WIG technology involves lower complexity than aircraft along with stall-proof flight characteristics. Even very large versions of WIG vehicles built to 2,000 tons lift-off weight and capable of traveling above ocean at commercial airline speed, would be less complex to operate than the airliner. WIG vehicle pilot training and certification would therefore less costly, less time consuming and less comprehensive than commercial airline pilot training and certification. Pilot training would include operation of a reel-in reel-out mini-glider carrying a camera at up to 300m elevation to help guide pilots following departure from port and upon approach to port.
Potential American Routes
Large WIG vehicles capable of jet speed could operate a variety of routes internationally. In the U.S., the cancellation of the California high-speed rail program makes Los Angeles – San Francisco a possible future WIG route, with an option for a San Francisco – Hawaii service. In the Gulf of Mexico region, fast WIG vehicles could operate between Tampa Bay and Galveston Bay carrying passengers between Tampa – St Petersburg and Houston. On the American east coast, fast WIG vehicles could operate Boston – Norfolk, Boston – Miami, Norfolk – Miami, New York City – Norfolk and New York City – Miami.
The premium trans-Atlantic route would connect Boston to Bristol, U.K., or Cardiff, Wales, where railway connections for passenger and freight transportation into Europe via the Channel Tunnel would be available. Maritime traffic density would be much lower between the Bristol Channel and Boston than on a voyage via the English Channel and Thames River to London. On 12-hour duration overnight westbound journeys, a late evening departure from Bristol or Cardiff would translate to a breakfast hour arrival at Boston. A 2,000-ton concept mixed-service vehicle could carry containers on the lower level(s) with an upper section devoted to passengers.

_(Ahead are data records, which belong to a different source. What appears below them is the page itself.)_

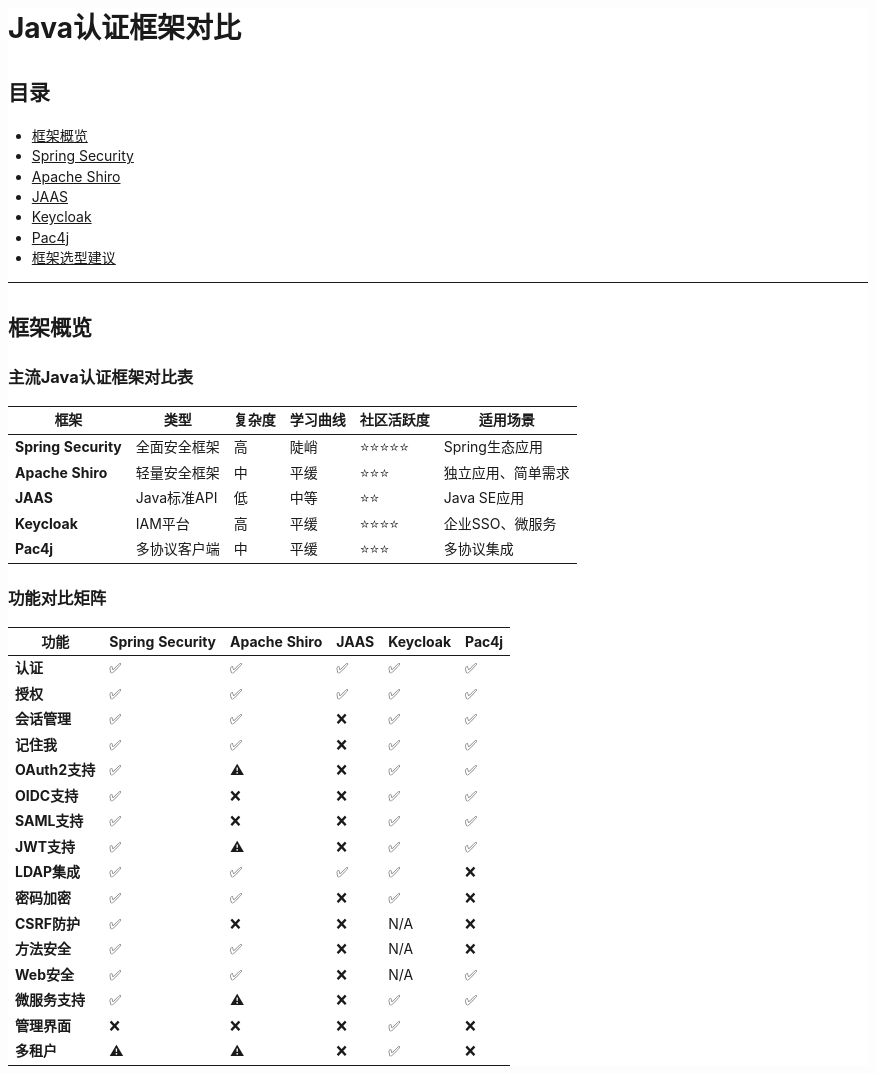 # Java认证框架对比

## 目录
- [框架概览](#框架概览)
- [Spring Security](#spring-security)
- [Apache Shiro](#apache-shiro)
- [JAAS](#jaas)
- [Keycloak](#keycloak)
- [Pac4j](#pac4j)
- [框架选型建议](#框架选型建议)

---

## 框架概览

### 主流Java认证框架对比表

| 框架 | 类型 | 复杂度 | 学习曲线 | 社区活跃度 | 适用场景 |
|------|------|--------|---------|-----------|---------|
| **Spring Security** | 全面安全框架 | 高 | 陡峭 | ⭐⭐⭐⭐⭐ | Spring生态应用 |
| **Apache Shiro** | 轻量安全框架 | 中 | 平缓 | ⭐⭐⭐ | 独立应用、简单需求 |
| **JAAS** | Java标准API | 低 | 中等 | ⭐⭐ | Java SE应用 |
| **Keycloak** | IAM平台 | 高 | 平缓 | ⭐⭐⭐⭐ | 企业SSO、微服务 |
| **Pac4j** | 多协议客户端 | 中 | 平缓 | ⭐⭐⭐ | 多协议集成 |

### 功能对比矩阵

| 功能 | Spring Security | Apache Shiro | JAAS | Keycloak | Pac4j |
|------|----------------|--------------|------|----------|-------|
| **认证** | ✅ | ✅ | ✅ | ✅ | ✅ |
| **授权** | ✅ | ✅ | ✅ | ✅ | ✅ |
| **会话管理** | ✅ | ✅ | ❌ | ✅ | ✅ |
| **记住我** | ✅ | ✅ | ❌ | ✅ | ✅ |
| **OAuth2支持** | ✅ | ⚠️ | ❌ | ✅ | ✅ |
| **OIDC支持** | ✅ | ❌ | ❌ | ✅ | ✅ |
| **SAML支持** | ✅ | ❌ | ❌ | ✅ | ✅ |
| **JWT支持** | ✅ | ⚠️ | ❌ | ✅ | ✅ |
| **LDAP集成** | ✅ | ✅ | ✅ | ✅ | ❌ |
| **密码加密** | ✅ | ✅ | ❌ | ✅ | ❌ |
| **CSRF防护** | ✅ | ❌ | ❌ | N/A | ❌ |
| **方法安全** | ✅ | ✅ | ❌ | N/A | ❌ |
| **Web安全** | ✅ | ✅ | ❌ | N/A | ✅ |
| **微服务支持** | ✅ | ⚠️ | ❌ | ✅ | ✅ |
| **管理界面** | ❌ | ❌ | ❌ | ✅ | ❌ |
| **多租户** | ⚠️ | ⚠️ | ❌ | ✅ | ❌ |
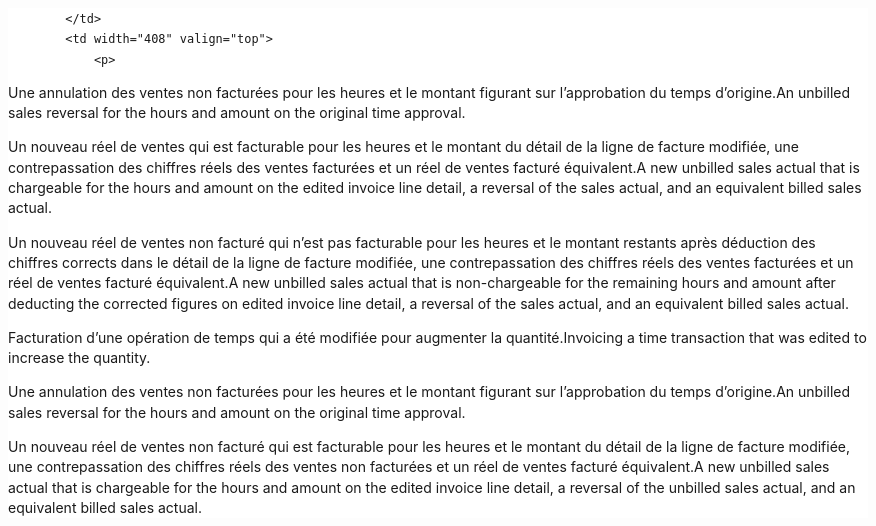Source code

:            </td>
            <td width="408" valign="top">
                <p>
<span data-ttu-id="f4af1-128">Une annulation des ventes non facturées pour les heures et le montant figurant sur l’approbation du temps d’origine.</span><span class="sxs-lookup"><span data-stu-id="f4af1-128">An unbilled sales reversal for the hours and amount on the original time approval.</span></span>
                </p>
            </td>
        </tr>
        <tr>
            <td width="408" valign="top">
                <p>
<span data-ttu-id="f4af1-129">Un nouveau réel de ventes qui est facturable pour les heures et le montant du détail de la ligne de facture modifiée, une contrepassation des chiffres réels des ventes facturées et un réel de ventes facturé équivalent.</span><span class="sxs-lookup"><span data-stu-id="f4af1-129">A new unbilled sales actual that is chargeable for the hours and amount on the edited invoice line detail, a reversal of the sales actual, and an equivalent billed sales actual.</span></span>
                </p>
            </td>
        </tr>
        <tr>
            <td width="408" valign="top">
                <p>
<span data-ttu-id="f4af1-130">Un nouveau réel de ventes non facturé qui n’est pas facturable pour les heures et le montant restants après déduction des chiffres corrects dans le détail de la ligne de facture modifiée, une contrepassation des chiffres réels des ventes facturées et un réel de ventes facturé équivalent.</span><span class="sxs-lookup"><span data-stu-id="f4af1-130">A new unbilled sales actual that is non-chargeable for the remaining hours and amount after deducting the corrected figures on edited invoice line detail, a reversal of the sales actual, and an equivalent billed sales actual.</span></span>
                </p>
            </td>
        </tr>
        <tr>
            <td width="216" rowspan="2" valign="top">
                <p>
<span data-ttu-id="f4af1-131">Facturation d’une opération de temps qui a été modifiée pour augmenter la quantité.</span><span class="sxs-lookup"><span data-stu-id="f4af1-131">Invoicing a time transaction that was edited to increase the quantity.</span></span>
                </p>
            </td>
            <td width="408" valign="top">
                <p>
<span data-ttu-id="f4af1-132">Une annulation des ventes non facturées pour les heures et le montant figurant sur l’approbation du temps d’origine.</span><span class="sxs-lookup"><span data-stu-id="f4af1-132">An unbilled sales reversal for the hours and amount on the original time approval.</span></span>
                </p>
            </td>
        </tr>
        <tr>
            <td width="408" valign="top">
                <p>
<span data-ttu-id="f4af1-133">Un nouveau réel de ventes non facturé qui est facturable pour les heures et le montant du détail de la ligne de facture modifiée, une contrepassation des chiffres réels des ventes non facturées et un réel de ventes facturé équivalent.</span><span class="sxs-lookup"><span data-stu-id="f4af1-133">A new unbilled sales actual that is chargeable for the hours and amount on the edited invoice line detail, a reversal of the unbilled sales actual, and an equivalent billed sales actual.</span></span>
                </p>
            </td>
        </tr>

The looming future shortage of airline pilots is further aggravated by increasing operational complexity of commercial aircraft. A wide-body WIG plane built with MIT designed upper fuselage partial lift capability would safely be able to travel above ocean surface and over most ocean waves at commuter plane speeds and burn about half the fuel of the commuter plane. The combination of a future pilot shortage, higher payload capacity, higher fuel efficiency, less vehicle complexity and easier pilot training could encourage development and market acceptance of large-scale WIG commercial service transport planes.
The opinions expressed herein are the author's and not necessarily those of The Maritime Executive.